[[ DATA SUPPLIED, beginning ]]
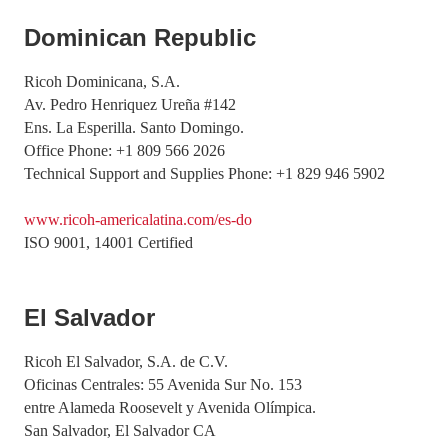
Dominican Republic
Ricoh Dominicana, S.A.
Av. Pedro Henriquez Ureña #142
Ens. La Esperilla. Santo Domingo.
Office Phone: +1 809 566 2026
Technical Support and Supplies Phone: +1 829 946 5902
www.ricoh-americalatina.com/es-do
ISO 9001, 14001 Certified
El Salvador
Ricoh El Salvador, S.A. de C.V.
Oficinas Centrales: 55 Avenida Sur No. 153
entre Alameda Roosevelt y Avenida Olímpica.
San Salvador, El Salvador CA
[[ DATA SUPPLIED, end ]]
#### [GOAL OF THE EXERCISE]
Retype every line of text in the data above without changing anything, and leave the pictures out of your answer.

#### [RESULT]
Dominican Republic
Ricoh Dominicana, S.A.
Av. Pedro Henriquez Ureña #142
Ens. La Esperilla. Santo Domingo.
Office Phone: +1 809 566 2026
Technical Support and Supplies Phone: +1 829 946 5902
www.ricoh-americalatina.com/es-do
ISO 9001, 14001 Certified
El Salvador
Ricoh El Salvador, S.A. de C.V.
Oficinas Centrales: 55 Avenida Sur No. 153
entre Alameda Roosevelt y Avenida Olímpica.
San Salvador, El Salvador CA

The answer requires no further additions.